Una fórmula pretendidamente magistral
El Partido Laborista británico se ha ido a la izquierda, que es un espacio para recibir más aplausos que votos. Ya lo intentó tras la victoria de Margaret Thatcher. La Dama de Hierro llegó al 10 de Downing Street con un programa para revertir el declive del Reino Unido, que supuso la desregulación del sector financiero, la flexibilización del mercado laboral, la privatización de las empresas públicas y el recorte del poder de los sindicatos. Fueron medidas impopulares, que castigaron a los más desfavorecidos, pero consiguieron sacar al país adelante, hasta el punto de ser primera ministra durante tres mandatos. Los socialistas intentaron irse a la izquierda y acabaron en el precipicio. Su larga travesía hasta duró toda una generación: dieciocho años. Y tuvo que ser Tony Blair quien llevara a la formación a la centralidad (y al poder) con su tercera vía.

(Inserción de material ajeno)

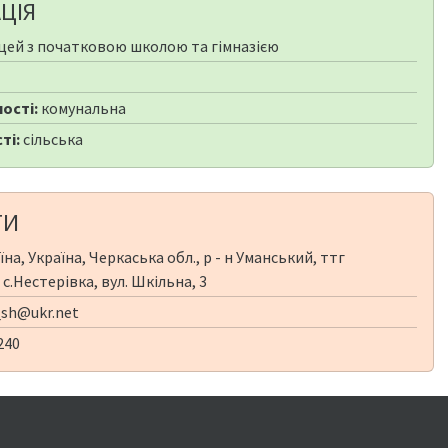
ЦІЯ
цей з початковою школою та гімназією
ості:
комунальна
ті:
сільська
ТИ
на, Україна, Черкаська обл., р - н Уманський, ттг
с.Нестерівка, вул. Шкільна, 3
sh@ukr.net
240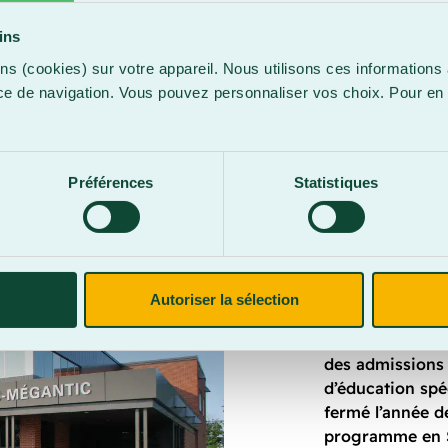
ilité et de
let dès la fin
ins
on de 50 %.
ns (cookies) sur votre appareil. Nous utilisons ces informations 
ur cette
ce de navigation. Vous pouvez personnaliser vos choix. Pour en 
, le
.
ccès auprès des
n-être des
Préférences
Statistiques
Campus de 
Le campus de L
Autoriser la sélection
d’inscriptions 
préuniversitai
des admissions
d’éducation spé
fermé l’année d
programme en S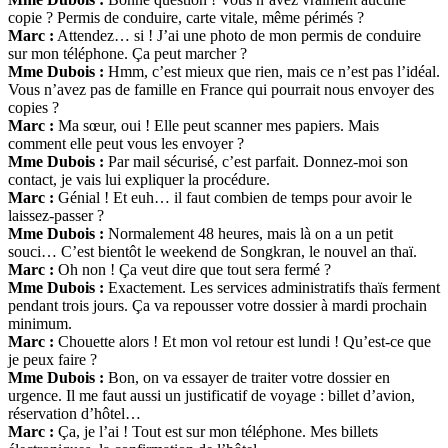
copie ? Permis de conduire, carte vitale, même périmés ?
Marc :
Attendez… si ! J’ai une photo de mon permis de conduire
sur mon téléphone. Ça peut marcher ?
Mme Dubois :
Hmm, c’est mieux que rien, mais ce n’est pas l’idéal.
Vous n’avez pas de famille en France qui pourrait nous envoyer des
copies ?
Marc :
Ma sœur, oui ! Elle peut scanner mes papiers. Mais
comment elle peut vous les envoyer ?
Mme Dubois :
Par mail sécurisé, c’est parfait. Donnez-moi son
contact, je vais lui expliquer la procédure.
Marc :
Génial ! Et euh… il faut combien de temps pour avoir le
laissez-passer ?
Mme Dubois :
Normalement 48 heures, mais là on a un petit
souci… C’est bientôt le weekend de Songkran, le nouvel an thaï.
Marc :
Oh non ! Ça veut dire que tout sera fermé ?
Mme Dubois :
Exactement. Les services administratifs thaïs ferment
pendant trois jours. Ça va repousser votre dossier à mardi prochain
minimum.
Marc :
Chouette alors ! Et mon vol retour est lundi ! Qu’est-ce que
je peux faire ?
Mme Dubois :
Bon, on va essayer de traiter votre dossier en
urgence. Il me faut aussi un justificatif de voyage : billet d’avion,
réservation d’hôtel…
Marc :
Ça, je l’ai ! Tout est sur mon téléphone. Mes billets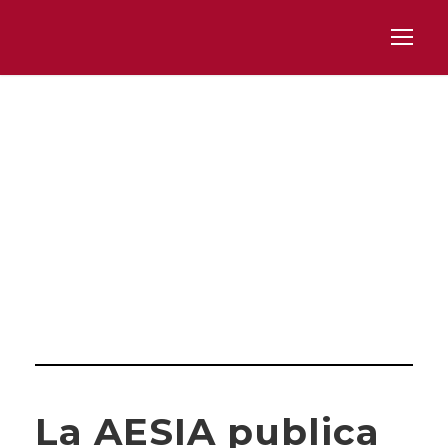
Day
DICIEMBRE 15, 2025
La AESIA publica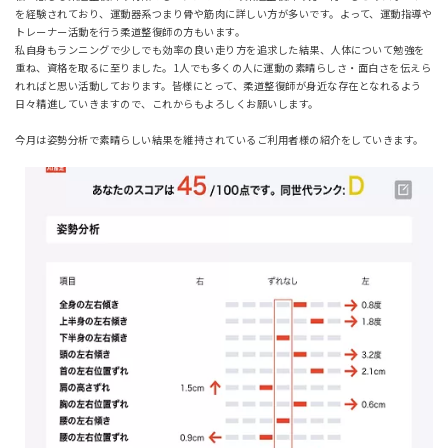
を経験されており、運動器系つまり骨や筋肉に詳しい方が多いです。よって、運動指導や
トレーナー活動を行う柔道整復師の方もいます。
私自身もランニングで少しでも効率の良い走り方を追求した結果、人体について勉強を
重ね、資格を取るに至りました。1人でも多くの人に運動の素晴らしさ・面白さを伝えら
れればと思い活動しております。皆様にとって、柔道整復師が身近な存在となれるよう
日々精進していきますので、これからもよろしくお願いします。
今月は姿勢分析で素晴らしい結果を維持されているご利用者様の紹介をしていきます。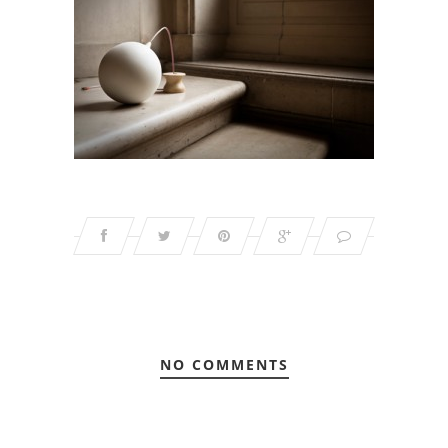
NO COMMENTS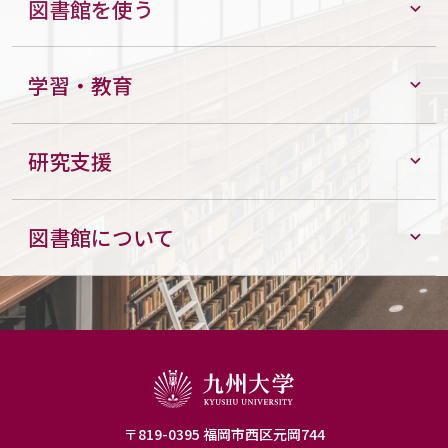
図書館を使う
学習・教育
研究支援
図書館について
〒819-0395 福岡市西区元岡744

Como la memoria es débil y el malhumor efervescente, los laboristas han elegido a Jeremy Corbyn, de 66 años y 32 con un escaño en el Parlamento, para imponer nuevas políticas. Su victoria en el partido ha sido diáfana, con el 60% de los votos, recogiendo el apoyo de muchos jóvenes. Corbyn quiere inaugurar un nuevo modo de hacer política, por más que él no sea precisamente una novedad en el socialismo británico. El Partido Laborista emprende su huida del centro, lo que es celebrado por el líder conservador, David Cameron, aunque también hace tiempo que abandonó la centralidad. Corbyn, que no tiene coche sino bici, que no se ha casado una vez sino tres, que no terminó sus estudios superiores ni piensa hacerlo y que ha votado 500 veces contra su partido y hasta la próxima, tiene un programa radical, basado en oponerse a cualquier recorte del Estado de bienestar. Si Oscar Wilde murió festejando que había vivido por encima de sus posibilidades, Corbyn quiere que sus ciudadanos vivan como se merecen. Lo bueno de la utopía es que resulta regeneradora, lo malo es cuando uno se despierta del sueño.